The brothers lost track of how much the costumes cost, but estimated the highest cost was in paint. Besides eyeballing a pattern for their creations and trying to make them fit just right, the most time was spent in making them look good from both close up and far away.
“The details are what make the difference,” Stan said.
For some, cosplaying is a group experience. Whole teams of Power Rangers, the Fantastic 4 or the Avengers are a common sight at events. The groups are often a bunch of like-minded friends, or themed family costumes.
The Despain family of South Jordan made a gladiator-inspired Justice League featuring Batman, Wonder Woman, Green Arrow and the Flash. Bree Despain wanted to dress up as Wonder Woman, but didn’t want to wear a revealing costume.
Her husband, Brick Despain, had some experience with costume design, and hit upon the idea of giving the Justice League a warrior twist. Themed and fitted chest plates for himself as Batman, Bree as Wonder Woman, and their sons, Zealand and Asher, as Green Arrow and the Flash, respectively, became the focal point of the costumes.

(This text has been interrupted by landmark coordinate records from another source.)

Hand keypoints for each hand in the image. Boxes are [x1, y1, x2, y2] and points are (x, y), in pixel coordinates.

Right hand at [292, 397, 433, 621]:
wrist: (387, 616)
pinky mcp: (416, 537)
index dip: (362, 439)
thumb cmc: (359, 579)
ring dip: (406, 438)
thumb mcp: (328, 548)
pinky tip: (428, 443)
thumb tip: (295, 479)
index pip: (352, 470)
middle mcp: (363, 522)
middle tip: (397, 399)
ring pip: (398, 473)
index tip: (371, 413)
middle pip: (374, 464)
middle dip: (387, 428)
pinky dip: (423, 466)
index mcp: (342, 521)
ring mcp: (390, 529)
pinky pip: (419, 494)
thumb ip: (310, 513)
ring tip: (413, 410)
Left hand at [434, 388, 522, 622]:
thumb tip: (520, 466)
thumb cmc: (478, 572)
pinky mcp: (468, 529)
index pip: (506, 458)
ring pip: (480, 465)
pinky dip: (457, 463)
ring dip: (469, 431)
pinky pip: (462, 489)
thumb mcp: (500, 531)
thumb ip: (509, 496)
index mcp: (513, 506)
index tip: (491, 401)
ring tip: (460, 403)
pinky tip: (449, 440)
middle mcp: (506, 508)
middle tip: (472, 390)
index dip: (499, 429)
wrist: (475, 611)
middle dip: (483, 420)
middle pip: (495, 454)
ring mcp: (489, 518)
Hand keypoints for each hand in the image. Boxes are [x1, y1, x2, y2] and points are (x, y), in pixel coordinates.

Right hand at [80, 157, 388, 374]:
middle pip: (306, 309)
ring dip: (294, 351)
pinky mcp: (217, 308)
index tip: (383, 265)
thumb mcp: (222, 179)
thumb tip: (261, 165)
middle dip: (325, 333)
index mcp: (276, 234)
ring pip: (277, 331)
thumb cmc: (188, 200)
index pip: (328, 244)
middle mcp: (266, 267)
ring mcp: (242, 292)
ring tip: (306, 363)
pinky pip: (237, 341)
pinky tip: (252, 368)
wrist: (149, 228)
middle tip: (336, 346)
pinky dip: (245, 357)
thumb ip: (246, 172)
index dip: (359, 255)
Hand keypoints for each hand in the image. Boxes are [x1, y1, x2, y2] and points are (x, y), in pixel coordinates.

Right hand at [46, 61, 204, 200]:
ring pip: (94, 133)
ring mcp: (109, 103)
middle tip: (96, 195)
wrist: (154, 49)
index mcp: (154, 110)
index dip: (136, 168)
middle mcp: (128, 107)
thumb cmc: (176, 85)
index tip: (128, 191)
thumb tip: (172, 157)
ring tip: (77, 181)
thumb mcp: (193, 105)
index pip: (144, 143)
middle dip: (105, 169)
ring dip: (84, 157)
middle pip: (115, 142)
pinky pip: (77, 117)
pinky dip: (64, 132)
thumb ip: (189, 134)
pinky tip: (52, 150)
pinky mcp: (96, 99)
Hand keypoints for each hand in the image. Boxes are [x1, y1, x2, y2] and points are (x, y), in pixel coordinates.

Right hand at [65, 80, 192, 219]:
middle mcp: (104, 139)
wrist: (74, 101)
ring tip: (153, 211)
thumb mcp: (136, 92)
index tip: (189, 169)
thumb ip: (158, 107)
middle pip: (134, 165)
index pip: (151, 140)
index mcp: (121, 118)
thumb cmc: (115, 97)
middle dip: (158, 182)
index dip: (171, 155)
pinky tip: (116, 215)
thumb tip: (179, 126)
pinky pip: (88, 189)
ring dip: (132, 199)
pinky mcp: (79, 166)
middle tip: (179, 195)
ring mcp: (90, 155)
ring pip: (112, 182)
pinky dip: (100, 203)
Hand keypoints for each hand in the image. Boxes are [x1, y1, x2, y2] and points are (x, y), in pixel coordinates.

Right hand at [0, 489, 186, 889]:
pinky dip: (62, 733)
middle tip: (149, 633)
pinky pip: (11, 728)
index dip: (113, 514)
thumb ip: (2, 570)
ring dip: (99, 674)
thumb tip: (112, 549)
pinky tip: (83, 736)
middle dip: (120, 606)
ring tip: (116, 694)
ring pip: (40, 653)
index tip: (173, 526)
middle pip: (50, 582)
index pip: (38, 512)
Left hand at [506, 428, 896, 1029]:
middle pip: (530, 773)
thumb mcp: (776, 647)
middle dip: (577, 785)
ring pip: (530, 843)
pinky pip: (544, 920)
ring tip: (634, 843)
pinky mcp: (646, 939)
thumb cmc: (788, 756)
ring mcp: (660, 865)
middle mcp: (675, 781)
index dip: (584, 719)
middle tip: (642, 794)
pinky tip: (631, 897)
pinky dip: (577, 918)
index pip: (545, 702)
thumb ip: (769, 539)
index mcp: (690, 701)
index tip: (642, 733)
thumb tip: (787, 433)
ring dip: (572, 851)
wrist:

Headpieces followed, as well as themed accessories. The boys were involved in the process, as well—Asher suggested the wings on the sides of his boots, as well as his weapon, a two-piece chakram. All together, the Despains estimate their costumes cost somewhere in the neighborhood of $400.
While designing and executing the costume wasn’t without its tricky spots, Brick said the process was exciting overall for everyone involved.
“I don’t know that it was a challenge so much as it was fun,” he said.
Although in many cases, cosplay obscures a person’s identity—some cosplayers try to act the part as much as they look it—Katie Nielsen’s costume was geared toward bringing people together.
The St. George cosplayer engineered her costume of Toothless, from How to Train Your Dragon, to come on and off just by bending down or standing up. The costume, which she built over three months last summer, has the bulk of the character on a backpacking frame. When she bends down—on all fours, thanks to padded crutches that look like dragon claws—it slides up, making her a life-size Toothless. Kids flocked to her as she walked around ComicCon, asking for a glimpse of the animated character.
“There are a lot of great costumes out there but a lot of them, all you can do is look,” she said. “But with this, I feel like you can connect with it, and it’s fabulous.”